Records contained in a dataset
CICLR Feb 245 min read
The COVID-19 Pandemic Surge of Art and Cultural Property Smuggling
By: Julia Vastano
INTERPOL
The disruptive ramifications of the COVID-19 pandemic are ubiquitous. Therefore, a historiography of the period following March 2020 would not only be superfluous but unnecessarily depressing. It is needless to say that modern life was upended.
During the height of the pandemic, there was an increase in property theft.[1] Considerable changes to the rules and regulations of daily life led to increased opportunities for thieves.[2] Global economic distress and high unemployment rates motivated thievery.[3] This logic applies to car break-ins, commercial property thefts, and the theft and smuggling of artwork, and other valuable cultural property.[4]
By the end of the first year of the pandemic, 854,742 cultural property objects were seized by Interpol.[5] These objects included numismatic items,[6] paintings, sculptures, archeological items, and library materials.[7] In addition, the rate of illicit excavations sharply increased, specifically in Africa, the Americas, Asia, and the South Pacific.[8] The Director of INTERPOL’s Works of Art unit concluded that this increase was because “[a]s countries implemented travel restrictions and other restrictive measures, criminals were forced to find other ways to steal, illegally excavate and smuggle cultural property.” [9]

§ **Assignment**: Would you please give all of the records again exactly as they stand?

§ **Task solution**:
CICLR Feb 245 min read
The COVID-19 Pandemic Surge of Art and Cultural Property Smuggling
By: Julia Vastano
INTERPOL
The disruptive ramifications of the COVID-19 pandemic are ubiquitous. Therefore, a historiography of the period following March 2020 would not only be superfluous but unnecessarily depressing. It is needless to say that modern life was upended.
During the height of the pandemic, there was an increase in property theft.[1] Considerable changes to the rules and regulations of daily life led to increased opportunities for thieves.[2] Global economic distress and high unemployment rates motivated thievery.[3] This logic applies to car break-ins, commercial property thefts, and the theft and smuggling of artwork, and other valuable cultural property.[4]
By the end of the first year of the pandemic, 854,742 cultural property objects were seized by Interpol.[5] These objects included numismatic items,[6] paintings, sculptures, archeological items, and library materials.[7] In addition, the rate of illicit excavations sharply increased, specifically in Africa, the Americas, Asia, and the South Pacific.[8] The Director of INTERPOL’s Works of Art unit concluded that this increase was because “[a]s countries implemented travel restrictions and other restrictive measures, criminals were forced to find other ways to steal, illegally excavate and smuggle cultural property.” [9]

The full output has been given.